Who's crowding California's jails



Bail

According to a new report, California's jails are full of people who can't afford bail.


California's county jails are overcrowded, and a new report from the Center on Juvenile and Criminal Justice, a criminal justice reform think tank based in San Francisco, says much of the blame lies with California's commercial bail bond system. In "The Commercial Bail  Industry: Profit or Public Safety?" author Amanda Gullings warns that jails will remain overcrowded until they develop alternatives to monetary bail.


According to the report, a large number of people are sitting in California jails because they can't afford bail. Seventy-one percent of California's jail population is pretrial--meaning, people are locked up in county jail but not because they've been convicted of a crime. There are various reasons these inmates are locked up despite not having been found guilty yet--immigration holds, warrants in other states--and the actual number of bailable inmates sitting  behind bars varies from county to county.


In Los Angeles County, roughly 33.75 percent of the county's jail inmates could be out of jail if they could afford (or, in some cases, chose to afford) bail, according to a report prepared last month for the Los Angeles County Sheriff's Department (LASD).
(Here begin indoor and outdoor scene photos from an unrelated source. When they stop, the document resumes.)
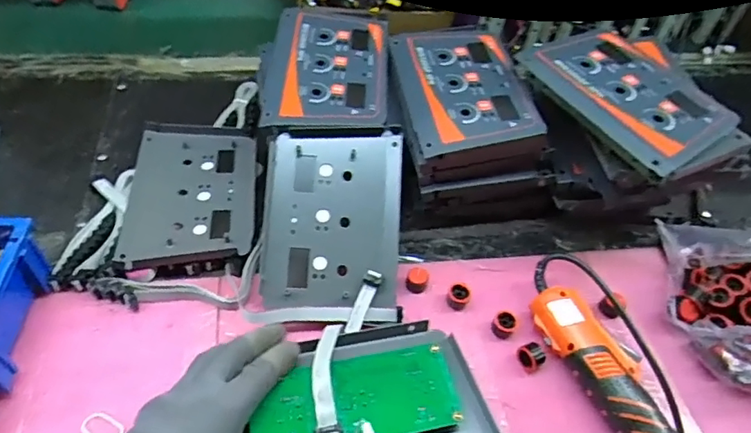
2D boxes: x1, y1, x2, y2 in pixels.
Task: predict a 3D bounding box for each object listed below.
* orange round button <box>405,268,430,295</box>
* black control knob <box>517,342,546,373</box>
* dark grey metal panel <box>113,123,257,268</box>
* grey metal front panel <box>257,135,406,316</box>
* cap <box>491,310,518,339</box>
[{"bbox_3d":[0.042,0.063,0.525,0.021,0.014,0.023,3,49,-3],"label":"orange round button"},{"bbox_3d":[0.140,0.126,0.477,0.017,0.019,0.022,-27,57,-26],"label":"black control knob"},{"bbox_3d":[-0.199,-0.030,0.580,0.128,0.017,0.193,-3,49,-8],"label":"dark grey metal panel"},{"bbox_3d":[-0.041,0.002,0.517,0.130,0.012,0.170,3,78,-6],"label":"grey metal front panel"},{"bbox_3d":[0.124,0.101,0.502,0.020,0.015,0.025,25,51,15],"label":"cap"}]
Another 11.25 percent are being held without bail by a judge. Theoretically, that means Los Angeles could have about 5,500 fewer jail inmates, if those inmates could afford to bail themselves out, or pay for the standard 8-10 percent premium charged by most commercial bail bonds companies.
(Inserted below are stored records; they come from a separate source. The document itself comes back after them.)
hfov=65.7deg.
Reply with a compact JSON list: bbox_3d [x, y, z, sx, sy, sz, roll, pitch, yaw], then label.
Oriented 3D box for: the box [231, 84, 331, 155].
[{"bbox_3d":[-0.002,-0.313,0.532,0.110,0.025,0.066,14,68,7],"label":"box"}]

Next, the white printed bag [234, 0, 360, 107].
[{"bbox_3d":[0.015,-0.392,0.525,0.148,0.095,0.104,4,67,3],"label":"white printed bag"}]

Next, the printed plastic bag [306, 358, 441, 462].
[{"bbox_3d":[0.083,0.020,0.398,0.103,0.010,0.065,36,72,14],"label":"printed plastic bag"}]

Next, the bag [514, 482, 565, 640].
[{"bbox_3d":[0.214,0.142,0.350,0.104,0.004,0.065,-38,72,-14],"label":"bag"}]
This population of bailable, unsentenced inmates is becoming a hot topic for sheriff's departments around the state, as prison realignment kicks into gear. Under realignment, a large number of convicted offenders who used to be sent to state prison have become the domain of county sheriff's departments. LASD expects the daily jail population in LA to increase by 7,000 inmates by the end of 2014.


Steve Whitmore, spokesman for LA Sheriff Lee Baca, says Baca is focused on the bailable population "like a laser beam." Actually doing anything to get that population onto bail alternatives, like ankle bracelet monitoring, is a complicated process, he says. "It's a very difficult negotiation and everyone has to be involved, like the Board of Supervisors."
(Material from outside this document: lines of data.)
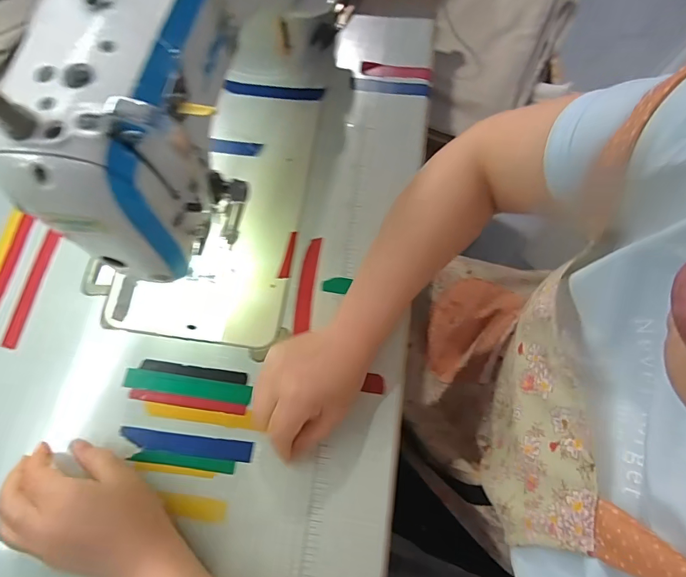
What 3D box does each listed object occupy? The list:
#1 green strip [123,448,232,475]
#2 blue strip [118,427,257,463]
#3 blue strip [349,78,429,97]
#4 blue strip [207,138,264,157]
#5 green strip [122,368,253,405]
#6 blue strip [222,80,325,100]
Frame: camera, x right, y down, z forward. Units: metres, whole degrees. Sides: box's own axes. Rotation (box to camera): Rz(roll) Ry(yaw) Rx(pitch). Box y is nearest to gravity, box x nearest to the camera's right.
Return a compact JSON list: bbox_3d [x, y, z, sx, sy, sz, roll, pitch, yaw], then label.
[{"bbox_3d":[-0.143,0.154,0.372,0.091,0.004,0.012,6,72,4],"label":"green strip"},{"bbox_3d":[-0.143,0.140,0.375,0.121,0.004,0.017,6,72,4],"label":"blue strip"},{"bbox_3d":[0.055,-0.239,0.492,0.094,0.004,0.015,8,72,5],"label":"blue strip"},{"bbox_3d":[-0.123,-0.161,0.474,0.062,0.004,0.017,7,72,4],"label":"blue strip"},{"bbox_3d":[-0.147,0.092,0.391,0.121,0.004,0.019,7,72,4],"label":"green strip"},{"bbox_3d":[-0.083,-0.237,0.496,0.119,0.007,0.018,6,72,4],"label":"blue strip"}]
CJCJ's Gullings says the coming political battle over the pretrial population will be fierce, with the bail industry lobby playing a big role. Between 2000 and 2012, the bail lobby spent $456,480 on political campaigns in California, according to Gullings.


"Right now is a real pivotal moment for the bail industry to sort of undermine the accountability of pretrial services," she says. "Because this is an opportunity for counties to really expand those pretrial services if that’s what they wish to do."


But those in the bail industry insist that bail is still the most effective form of pretrial release. Eric Granof, chief marketing officer for AIA, the largest underwriter of bail bonds in the country, says the bail industry is widely misunderstood because the media perpetuates the "Dog the Bounty Hunter" image of bail agents as just in it for the money. Really, Granof says, they're insurance agents who perform a professional service. Bail, he says, serves its purpose.


"When someone has money on the hook, they’re going to show up,"says Granof. "When they have something on the hook that affects a family member, they’ll show up. When a bail agent has financial responsibility and they’re on the hook, they’re going to make sure that person shows up."


As for political influence, Granof says, "just like any other industry, we have lobbyists, ok? Is it big lobbyists, like the automobile industry or tobacco? It’s nothing like that."


There's a role for pretrial services, Granof says. "Our issue is that we think sometimes it goes a little too far."


That debate is just at its inception: what to do with the pretrial population to free up jail space for new inmates will be a county-by-county battle in California.